A Destroyer of the Old Guard

Hokaze was the twelfth vessel of the Minekaze class, authorized under the Imperial Japanese Navy's 8-4 Fleet Program in the years following World War I. Built at the Maizuru Naval Arsenal, she was laid down on November 30, 1920, launched on July 12, 1921, and commissioned on December 21 of that year. The Minekaze-class ships were fast and well-armed for their era, designed to escort a class of battlecruisers that were ultimately never built. For two decades Hokaze served capably, forming part of Destroyer Division 4 under Torpedo Squadron 1 at the Yokosuka Naval District. By the late 1930s, she was patrolling the coastlines of northern and central China during the Second Sino-Japanese War. But warship technology had advanced rapidly, and by December 1941 the Minekaze class was firmly second-line.

Escort Duty Across the Pacific

When Japan attacked Pearl Harbor, Hokaze was assigned to Carrier Division 4. She escorted aircraft carriers between Sasebo, Takao (modern Kaohsiung), Palau, and the Kure Naval District. In early 1942, she accompanied a carrier to Truk. By late May, she was operating from the Ominato Guard District in northern Japan, escorting transports for the Kiska invasion in the Aleutian Islands -- about as far from the tropical Pacific as a Japanese ship could get. Through 1942 and into 1943, she was shuffled between assignments: convoy escort between Moji and Taiwan, then patrol and escort duties out of Balikpapan, Borneo, in the Netherlands East Indies. The work was unglamorous but essential, and it grew more deadly as American submarines tightened their grip on Japan's shipping lanes.

Torpedoed Twice

On July 1, 1943, Hokaze was the sole escort for a three-ship convoy in the Makassar Strait when an American submarine attacked. A torpedo struck Hokaze, inflicting moderate damage. Two of the convoy's merchant ships -- a tanker and a freighter -- were also hit. Hokaze remained functional, managed emergency repairs, and escorted a convoy from Surabaya back to Yokosuka, where she spent months in dry dock. By mid-November 1943 she was back in service, assigned to the 1st Surface Escort Division of the General Escort Command. She escorted convoys to Qingdao, then in April 1944 was dispatched to western New Guinea to join the Fourth Southern Expeditionary Fleet. The assignments were growing more dangerous with each passing month, as American air and submarine power made every convoy run a gamble.

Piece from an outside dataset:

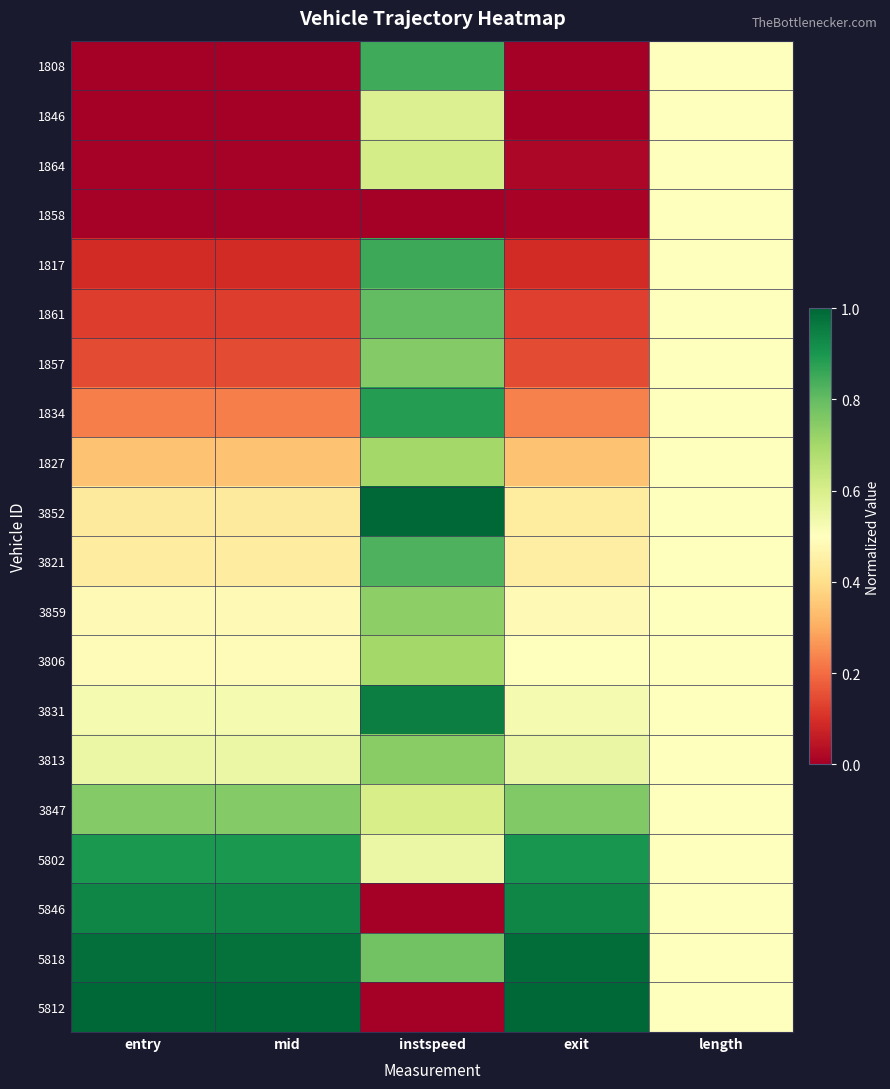

What is the difference between the highest and lowest values at mid?

1.0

The Last Run to New Guinea

On July 2, 1944, Hokaze departed Ambon loaded with emergency supplies, tasked with a Tokyo Express run to New Guinea -- the kind of high-speed armed transport mission that had become synonymous with desperate logistics. Four days later, on July 6, an American submarine caught her in the Celebes Sea at a position 105 miles north-northeast of Menado, off Sangir Island. The torpedo struck, and Hokaze went down. Some of her crew survived, but her captain, Lieutenant Commander Eiichi Someya, perished with his ship. On September 10, 1944, Hokaze was formally removed from the navy list. She had served the Imperial Japanese Navy for twenty-two years and eight months -- from the hopeful naval expansion of the interwar period through the grinding attrition of a war Japan was losing. Her wreck lies somewhere on the floor of the Celebes Sea, one of thousands of ships claimed by the Pacific theater.

From the Air

Hokaze sank at approximately 3.40N, 125.47E in the Celebes Sea off Sangir Island, about 105 miles north-northeast of Manado (Sam Ratulangi Airport, WAMM). The Sangihe Islands chain is visible to the north. From cruising altitude, look for Sangir Besar with its distinctive Mount Awu volcanic peak. The wreck site is in open water with no surface markers. Recommended viewing altitude: 20,000+ ft to see the relationship between the Sangihe chain and the Sulawesi mainland.